本文 -
+---+
22 大周周奝【だいしゅうしゅうちょう】
ナマズは鱗がなく体中がヌルヌル。抑えようにも瓢箪は水上でクルクル。また(ナマズは)言うことをきかない童僕(どうぼく)のようで、こっちを抑えればあっちへ逃げる。
23 謙巌原冲【けんがんげんちゅう】
一匹のナマズが波間に躍り出る。瓢箪でこれを抑えるのはさぞや大難問。(ナマズは)体中がヌメヌメしていてとらえられない。いかに力量がある人でもどうしようもない。
24 独鼎中挙【どくていちゅうこ】
(登れるはずがない)ナマズが百尺もある棒のてっぺんでトンボをきる。(ナマズが竹竿を登る速さは)ハヤブサも追いつけない。(ところが)笑いながら瓢箪でそれを抑え込む者がいる。この男こそ生まれながらの妙手を持った者だ。
25 子瑜元瑾【しゆげんきん】
瓢箪でいきなりナマズを抑えようとは、はなはだ荒っぽい手口だが、きめ細やかな気配りもそこにはある。だが(ナマズは)不意にネバネバを流す。結局とらえられず、(ナマズが)いつまでもネバネバとは笑うしかない。
26 惟肖得巌【いしょうとくがん】
ナマズはいたってネバネバ。瓢箪の腹はコロコロ。瓢箪でナマズを抑えようとしても永遠に無理。(ナマズが)竹に登る前に先手を制して抑えつけようと毎日毎日抑え続けるのみ。
27 雪洲如積【せっしゅうじょせき】
ピチピチのナマズは(この小さな流れから)大海に躍り出て、舟を呑まんばかりの大魚となるだろう。そして、たまたま瓢箪に抑えつけられて、(そんな可能性は)たちまち終わる。
28 古幢周勝【こどうしゅうしょう】
この男、巨魚をつかまえる力量もないのに、瓢箪を振りあげても無駄なこと。やっぱり、ナマズを抑えられず、しなくてもいい余計なことをするだけ。
29 叔英宗播【しゅくえいそうばん】
この男に、(孔子が悩まされたという九尺余りの)大ナマズを抑えつけて、まだ余力があったとしても、このナマズは通常の網で捕ることはできないシロモノ。抑えつけた瓢箪の下から、ナマズはスルリと抜け出して(竹竿に登り)、龍門の滝を登り損ね、落ちて傷を負った落第した魚どもを笑うであろう。
+---+
取り組む課題 -
1 > 本文について、それぞれ答えてください。
(a) 独鼎中挙の節で、ナマズが竹竿を登る速さに追いつけないとされている鳥は何ですか?
(b) 雪洲如積の節で、ナマズは大海に躍り出て何を呑まんばかりの大魚になるとされていますか?
(c) 叔英宗播の節で、孔子が悩まされたという大ナマズの大きさはどれほどとされていますか?
2 > 本文の「27 雪洲如積【せっしゅうじょせき】」から「もいい余計なことをするだけ。」までを、一字も変えずに抜き出してください。
答えは本文の記述だけを根拠にすること。
+---+
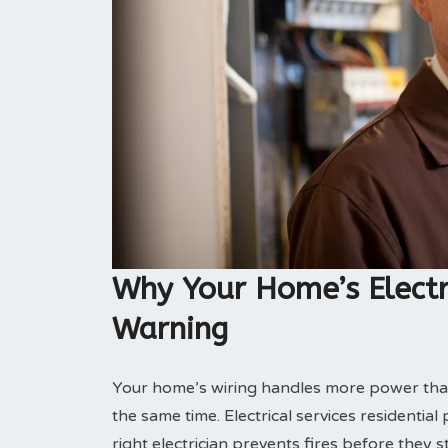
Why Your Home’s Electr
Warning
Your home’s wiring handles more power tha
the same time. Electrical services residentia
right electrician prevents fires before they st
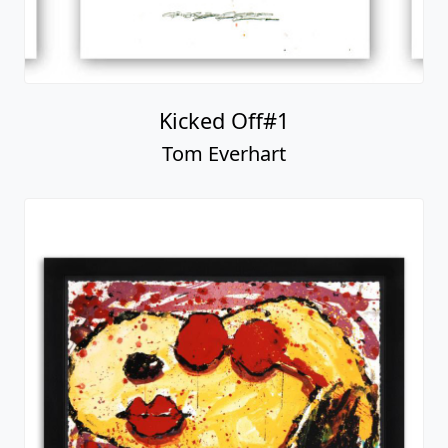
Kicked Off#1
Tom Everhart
+---+
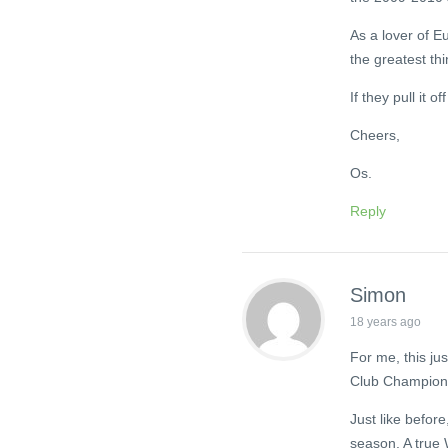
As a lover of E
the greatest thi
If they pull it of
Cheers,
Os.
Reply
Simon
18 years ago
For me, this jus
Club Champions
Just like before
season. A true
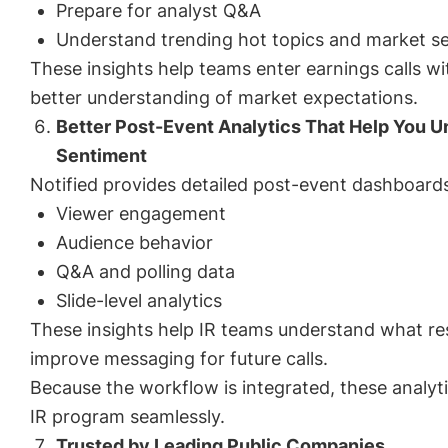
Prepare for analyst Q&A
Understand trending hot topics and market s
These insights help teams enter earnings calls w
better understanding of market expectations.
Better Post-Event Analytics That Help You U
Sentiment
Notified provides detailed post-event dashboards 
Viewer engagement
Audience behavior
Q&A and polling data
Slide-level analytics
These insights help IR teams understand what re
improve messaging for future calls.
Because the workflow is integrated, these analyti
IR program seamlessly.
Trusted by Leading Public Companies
+---+
演習の解答 -
1 >
(a) ハヤブサ
(b) 舟
(c) 九尺余り

2 >
27 雪洲如積【せっしゅうじょせき】
ピチピチのナマズは(この小さな流れから)大海に躍り出て、舟を呑まんばかりの大魚となるだろう。そして、たまたま瓢箪に抑えつけられて、(そんな可能性は)たちまち終わる。
28 古幢周勝【こどうしゅうしょう】
この男、巨魚をつかまえる力量もないのに、瓢箪を振りあげても無駄なこと。やっぱり、ナマズを抑えられず、しなくてもいい余計なことをするだけ。